This STTR Phase I project, in response to the ongoing COVID-19 crisis, will rapidly develop new robotic systems and algorithms for robots capable of precisely navigating surfaces in crowded environments. This new system will be capable of selective sanitization in the proximity of humans, removing the key limitation of existing full-room single-source UV radiation based robots requiring the room to be unoccupied. UV light technology has tremendous promise in improving sanitization at hospitals and reducing costs by minimizing chemical use, but the technology has had limited application due to ill effects on mammalian cells. The selective exposure capability with the use of the robotic arm and focused lighting will alleviate that limitation, opening up further uses of UV lighting in hospital sanitization. Toward this goal, this project will advance key areas of robotics, including Simultaneous Localization and Mapping (SLAM) algorithms in the presence of dynamic obstacles, and the control of arms over surfaces with varied objects and in the vicinity of humans. These efforts will advance the science and practice of robotics for applications in healthcare and other industries.

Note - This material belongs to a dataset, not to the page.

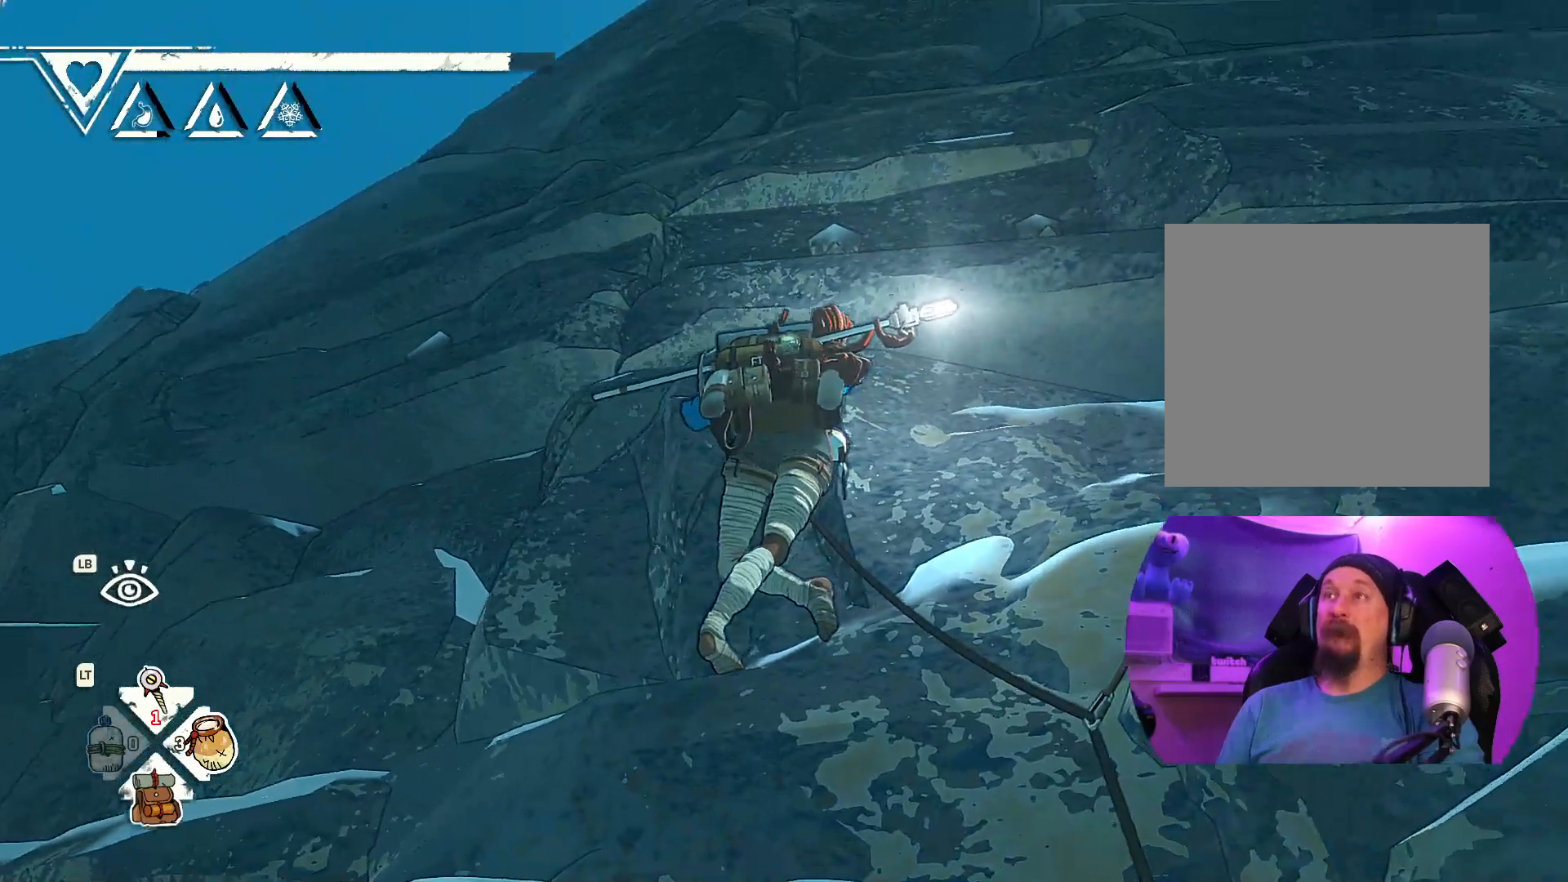
{"buttons": [], "left_stick": "center", "right_stick": "down", "events": [[117, "right_stick", "down-right"], [333, "right_stick", "down"]]}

This award reflects NSF's statutory mission and has been deemed worthy of support through evaluation using the Foundation's intellectual merit and broader impacts review criteria.
PROJECT OUTCOMES REPORT
Disclaimer
This Project Outcomes Report for the General Public is displayed verbatim as submitted by the Principal Investigator (PI) for this award. Any opinions, findings, and conclusions or recommendations expressed in this Report are those of the PI and do not necessarily reflect the views of the National Science Foundation; NSF has not approved or endorsed its content.

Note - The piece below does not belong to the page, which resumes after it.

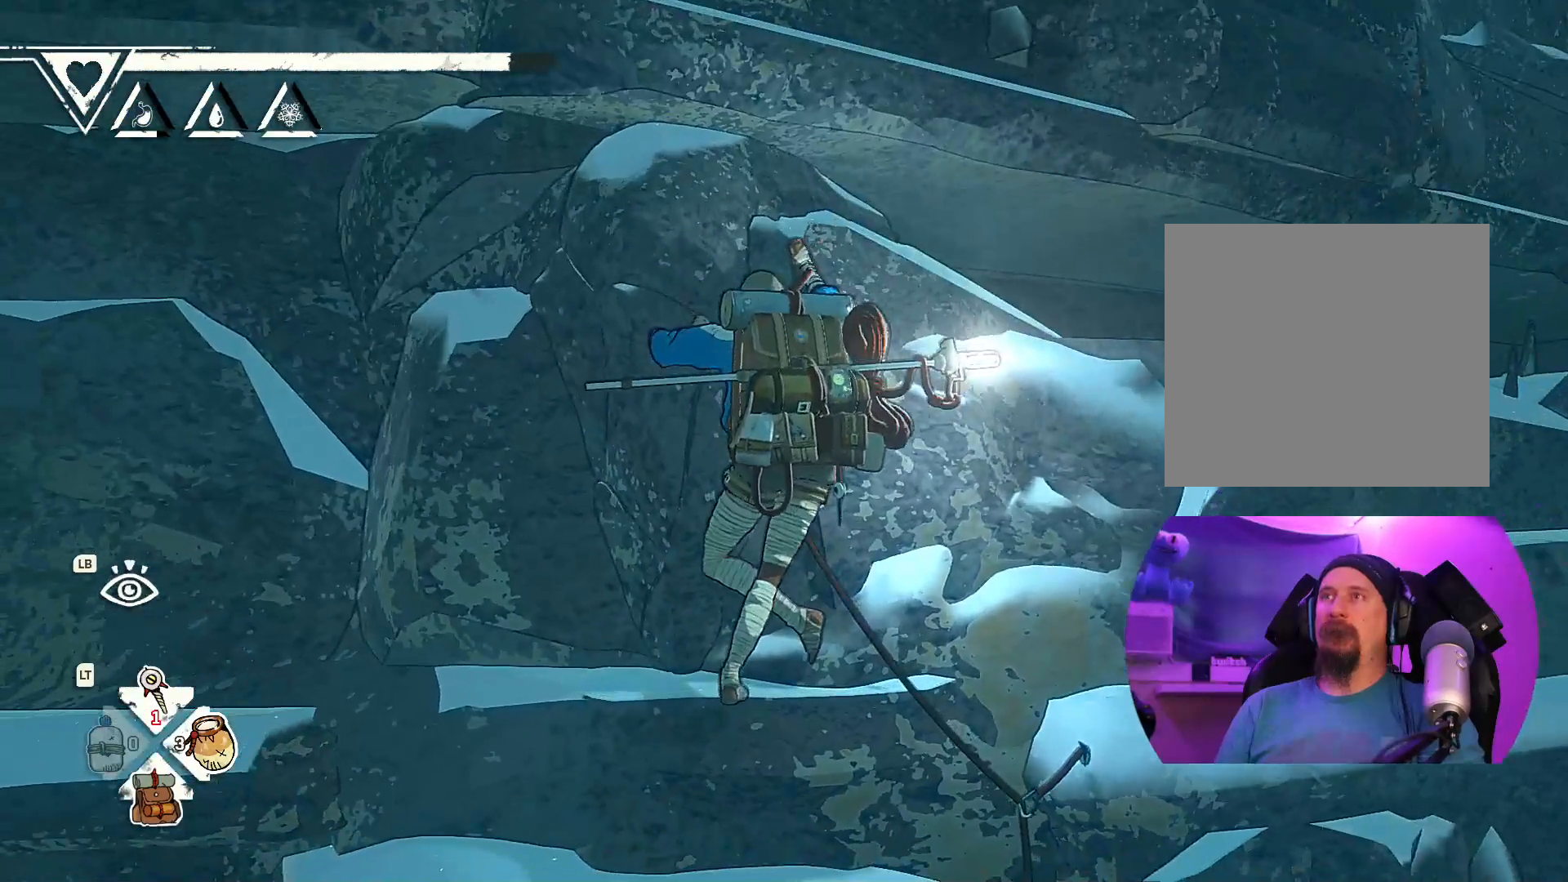
{"buttons": [], "left_stick": "center", "right_stick": "down-right", "events": [[17, "right_stick", "down-left"], [400, "right_stick", "down-right"]]}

This project assessed the technical feasibility of a targetted robotic disinfection unit that can disinfect portions of indoor environments with ultraviolet (UV) light more efficiently than traditional methods of UV disinfection.
Although portable UV lamps and lamps mounted on movable bases have been used successfully, they have some serious drawbacks. Primarily, occlusions to the UV light are caused by furniture, equipment, handles, crevices, and even buttons and dials, causing “shadow regions” that are not disinfected much, if at all. This means that UV disinfection has so far been limited to a precautionary backup to a first-round manual disinfection by wiping and scrubbing. A second disadvantage is that UV disinfection of a room-scale environment from a central lamp is slow, requiring a room be vacated for up to an hour. This makes the technology inefficient for crisis situations. The slow operation rate is primarily due to radiant flux reduction at far distances according to the inverse square law. By bringing the UV emitter close to the surface to be disinfected, the flux needed to inactivate pathogens can be delivered in under a minute, rather than tens of minutes.
The project led to the development of a prototype mobile robot with an arm that the robot can position to disinfect high-touch surfaces in the room. The movable arm with multiple degrees of freedom ensures that there are no shadow regions left untreated, and can bring the UV light close to the surface, thereby increasing the UV dosage. Robotic perception algorithms were created to create 3-D maps of indoor environments, and to identify and prioritize high-touch areas. Using this input, planning algorithms were created to plan a path for the robot and the arm through indoor spaces. The robot was equipped with software to be able to autonomously traverse indoor environment to execute the disinfection plan.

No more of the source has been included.